La secuenciación del genoma del SARS-CoV-2 supone un enorme desafío para llegar a conocer su genoma y su variabilidad. De esta manera se ha realizado desde el inicio de la pandemia un trabajo de secuenciación sin precedentes para obtener secuencias de manera muy rápida que se pueden analizar en tiempos muy cercanos a su detección y diagnóstico en los pacientes. El objetivo de los análisis genómicos es el generar conocimiento para la investigación de fármacos para un tratamiento y de vacunas para una prevención. Los datos de secuencias también generan resultados que permiten evaluar los kits diagnósticos, trazar el origen del virus, estudiar las rutas de transmisión e identificar las opciones para una intervención estratégica. Se ha publicado en la plataforma protocols.io (https://www.protocols.io/) un protocolo para la secuenciación masiva del SARS-CoV-2 utilizando la tecnología Oxford Nanopore, que se va actualizando por los diferentes usuarios (labworm.com/tool/protocolsio) 58 . Otras aproximaciones se realizan mediante tecnologías Illumina e IonTorrent.

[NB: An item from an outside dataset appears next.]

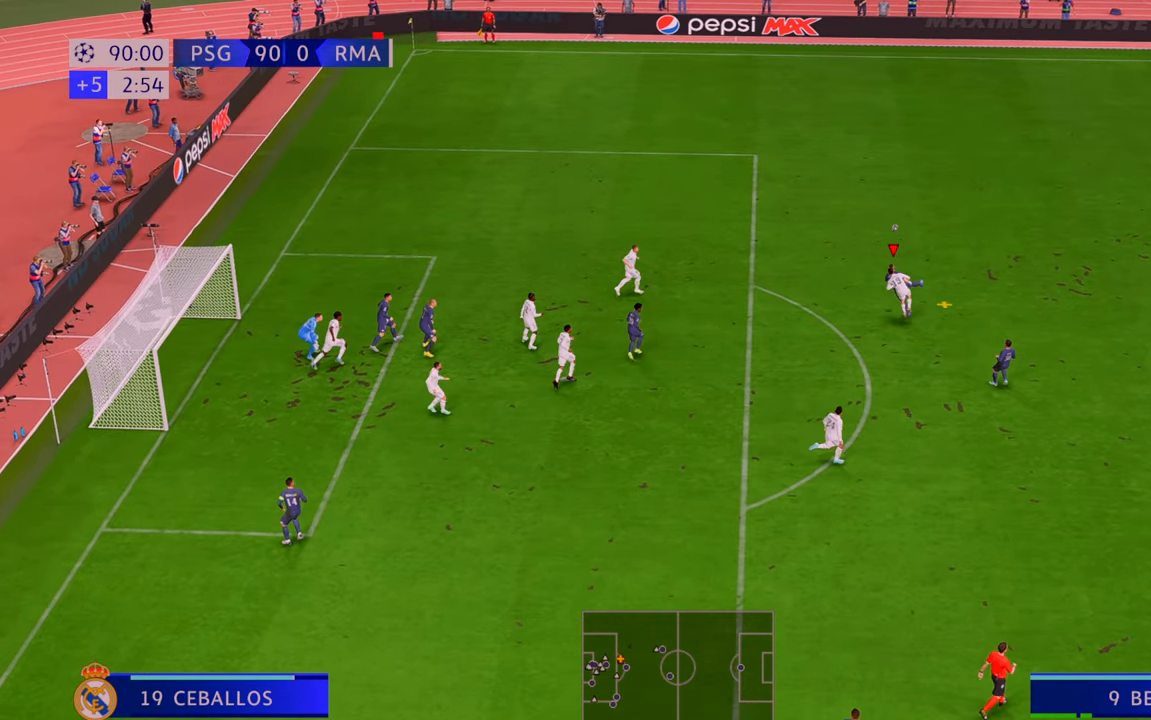
{"buttons": ["R2"], "left_stick": "left", "right_stick": "center", "events": [[200, "left_stick", "down-left"], [300, "left_stick", "left"]]}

Actualmente se encuentran almacenadas en la base de datos GISAID 59 un total de 16.000 secuencias genómicas. Los análisis de las secuencias de los diferentes países se analizan utilizando como base una cepa considerada de referencia Wuhan-Hu-1/2019 secuenciada el 10 de enero 2020 y depositada con numero de acceso MN908947 en la base de secuencias GenBank y EPI-ISL-402119 en la base de secuencias GISAID. Esta cepa junto con otras coetáneas sirve como base para los análisis filogenéticos. Además, se utilizan como base para los estudios estructurales de las proteínas asociadas a las nuevas secuencias. Se ha calculado con datos de secuencias españolas que la evolución del SARS-CoV-2 presenta un rango 1.08x10 -3 -1.87x10 -3 sustituciones por sitio por año 60 .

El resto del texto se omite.